In the issue update below, what does SubQueryRemoveRule.rewriteIn() currently generate for all IN subqueries?

- **GIVEN PASSAGE**:
○ ○ ○ ○ ○ ○ ○
[ 
https://issues.apache.org/jira/browse/CALCITE-7317?page=com.atlassian.jira.plugin.system.issuetabpanels:all-tabpanel
 ]

Alessandro Solimando updated CALCITE-7317:
------------------------------------------
    Description: 
SubQueryRemoveRule.rewriteIn() currently generates COUNT aggregates for 
NULL-safety checks in all IN subqueries, even when both the keys (left side) 
and the subquery result are NOT NULL.

When both are NOT NULL, the evaluation reduces to TRUE/FALSE, so no extra logic 
is needed to account for NULL values.

Current behavior:
{noformat}
SELECT e.deptno, e.deptno IN (SELECT deptno FROM emp)
○ ○ ○ ○ ○ ○ ○
- **EXTRACTED INFORMATION**:
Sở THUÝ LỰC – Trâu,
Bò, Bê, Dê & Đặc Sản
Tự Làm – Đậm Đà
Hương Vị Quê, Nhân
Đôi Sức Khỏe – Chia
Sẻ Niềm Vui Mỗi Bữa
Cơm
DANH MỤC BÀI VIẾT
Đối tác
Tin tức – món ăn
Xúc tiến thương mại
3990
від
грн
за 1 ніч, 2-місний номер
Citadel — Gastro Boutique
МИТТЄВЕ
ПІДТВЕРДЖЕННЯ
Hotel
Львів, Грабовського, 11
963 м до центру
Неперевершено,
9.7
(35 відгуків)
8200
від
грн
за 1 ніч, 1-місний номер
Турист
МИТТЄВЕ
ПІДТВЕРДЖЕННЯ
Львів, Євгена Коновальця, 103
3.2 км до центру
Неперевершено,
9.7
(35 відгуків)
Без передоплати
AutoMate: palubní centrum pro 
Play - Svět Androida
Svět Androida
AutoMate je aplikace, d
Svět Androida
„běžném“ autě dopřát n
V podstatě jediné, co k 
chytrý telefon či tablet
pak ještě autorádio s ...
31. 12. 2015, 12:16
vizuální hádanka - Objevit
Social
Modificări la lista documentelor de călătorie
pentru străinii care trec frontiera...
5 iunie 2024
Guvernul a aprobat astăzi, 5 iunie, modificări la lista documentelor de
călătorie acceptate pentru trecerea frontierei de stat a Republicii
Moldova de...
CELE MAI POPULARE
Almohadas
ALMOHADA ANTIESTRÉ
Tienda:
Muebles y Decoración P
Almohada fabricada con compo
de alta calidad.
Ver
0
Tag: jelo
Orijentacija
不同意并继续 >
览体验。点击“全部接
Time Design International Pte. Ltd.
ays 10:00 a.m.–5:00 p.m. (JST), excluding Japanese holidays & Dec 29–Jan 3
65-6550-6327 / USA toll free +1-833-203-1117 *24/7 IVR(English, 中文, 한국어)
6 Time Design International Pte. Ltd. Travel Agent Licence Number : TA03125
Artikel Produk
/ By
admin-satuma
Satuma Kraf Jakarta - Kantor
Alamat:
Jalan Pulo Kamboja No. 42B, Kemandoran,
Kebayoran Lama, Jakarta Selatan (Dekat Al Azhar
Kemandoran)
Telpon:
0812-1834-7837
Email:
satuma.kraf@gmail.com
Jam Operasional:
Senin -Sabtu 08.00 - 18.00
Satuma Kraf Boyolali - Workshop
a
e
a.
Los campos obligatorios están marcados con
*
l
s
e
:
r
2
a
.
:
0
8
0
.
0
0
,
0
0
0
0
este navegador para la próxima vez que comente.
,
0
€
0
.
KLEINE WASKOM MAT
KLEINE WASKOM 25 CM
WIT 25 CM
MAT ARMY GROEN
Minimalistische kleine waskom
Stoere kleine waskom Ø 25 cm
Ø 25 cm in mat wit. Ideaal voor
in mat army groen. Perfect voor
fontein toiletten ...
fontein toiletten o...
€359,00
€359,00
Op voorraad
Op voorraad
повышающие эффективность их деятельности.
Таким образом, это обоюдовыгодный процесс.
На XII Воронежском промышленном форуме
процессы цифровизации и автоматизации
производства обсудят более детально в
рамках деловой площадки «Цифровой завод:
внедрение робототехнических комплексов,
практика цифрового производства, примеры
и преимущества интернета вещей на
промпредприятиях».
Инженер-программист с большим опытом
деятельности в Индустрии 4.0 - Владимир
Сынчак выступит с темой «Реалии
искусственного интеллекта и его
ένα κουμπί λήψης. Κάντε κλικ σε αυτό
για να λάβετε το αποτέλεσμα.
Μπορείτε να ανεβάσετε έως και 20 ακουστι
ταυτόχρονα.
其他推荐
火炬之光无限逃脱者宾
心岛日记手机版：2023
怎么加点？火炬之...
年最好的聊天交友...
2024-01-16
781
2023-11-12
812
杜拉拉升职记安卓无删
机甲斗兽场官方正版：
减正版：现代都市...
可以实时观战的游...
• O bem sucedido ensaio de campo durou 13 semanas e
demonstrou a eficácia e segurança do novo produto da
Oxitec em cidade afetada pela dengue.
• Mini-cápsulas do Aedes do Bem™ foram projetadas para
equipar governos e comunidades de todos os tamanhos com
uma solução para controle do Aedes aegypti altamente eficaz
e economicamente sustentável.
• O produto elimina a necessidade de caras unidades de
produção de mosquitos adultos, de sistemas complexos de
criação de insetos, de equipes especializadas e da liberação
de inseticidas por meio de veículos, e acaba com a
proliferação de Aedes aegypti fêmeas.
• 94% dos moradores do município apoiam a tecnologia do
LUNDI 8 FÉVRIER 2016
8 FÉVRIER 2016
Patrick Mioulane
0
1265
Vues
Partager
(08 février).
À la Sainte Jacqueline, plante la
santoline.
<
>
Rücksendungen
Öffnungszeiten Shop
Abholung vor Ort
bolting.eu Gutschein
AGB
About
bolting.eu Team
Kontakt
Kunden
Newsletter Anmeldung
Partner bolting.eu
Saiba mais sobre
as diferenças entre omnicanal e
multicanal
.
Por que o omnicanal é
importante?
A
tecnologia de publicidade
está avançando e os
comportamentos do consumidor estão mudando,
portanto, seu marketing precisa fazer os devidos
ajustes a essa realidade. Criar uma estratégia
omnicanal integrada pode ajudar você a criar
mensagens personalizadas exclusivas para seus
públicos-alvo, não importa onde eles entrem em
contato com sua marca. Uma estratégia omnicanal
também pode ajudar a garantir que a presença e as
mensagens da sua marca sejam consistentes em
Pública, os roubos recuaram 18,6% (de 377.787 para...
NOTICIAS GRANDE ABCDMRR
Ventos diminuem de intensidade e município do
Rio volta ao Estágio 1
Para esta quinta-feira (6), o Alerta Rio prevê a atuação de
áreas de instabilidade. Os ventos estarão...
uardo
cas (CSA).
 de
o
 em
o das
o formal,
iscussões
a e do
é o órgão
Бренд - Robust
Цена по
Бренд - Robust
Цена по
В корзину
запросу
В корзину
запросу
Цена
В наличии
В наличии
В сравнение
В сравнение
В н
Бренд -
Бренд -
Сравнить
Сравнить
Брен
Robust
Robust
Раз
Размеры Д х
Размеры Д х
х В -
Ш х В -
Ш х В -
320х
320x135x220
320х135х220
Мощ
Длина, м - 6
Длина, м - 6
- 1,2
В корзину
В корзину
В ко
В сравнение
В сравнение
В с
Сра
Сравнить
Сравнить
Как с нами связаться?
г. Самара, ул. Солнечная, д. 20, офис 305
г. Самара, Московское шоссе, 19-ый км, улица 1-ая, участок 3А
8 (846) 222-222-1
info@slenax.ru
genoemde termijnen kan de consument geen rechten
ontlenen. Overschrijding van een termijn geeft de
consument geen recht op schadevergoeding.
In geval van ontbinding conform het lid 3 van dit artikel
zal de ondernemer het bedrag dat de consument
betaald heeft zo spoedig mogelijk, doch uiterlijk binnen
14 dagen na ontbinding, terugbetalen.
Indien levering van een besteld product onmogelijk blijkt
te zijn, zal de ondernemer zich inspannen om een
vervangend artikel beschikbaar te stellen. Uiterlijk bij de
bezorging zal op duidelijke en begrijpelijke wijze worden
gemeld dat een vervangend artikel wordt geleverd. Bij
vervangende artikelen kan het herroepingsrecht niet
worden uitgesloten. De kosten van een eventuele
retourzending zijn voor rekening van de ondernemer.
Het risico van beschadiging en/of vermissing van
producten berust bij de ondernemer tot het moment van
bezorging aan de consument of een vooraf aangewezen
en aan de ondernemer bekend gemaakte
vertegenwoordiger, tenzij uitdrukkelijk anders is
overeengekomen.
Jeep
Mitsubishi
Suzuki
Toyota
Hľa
○ ○ ○ ○ ○ ○ ○
- **RESULT OF THE TASK**:
COUNT aggregates for NULL-safety checks.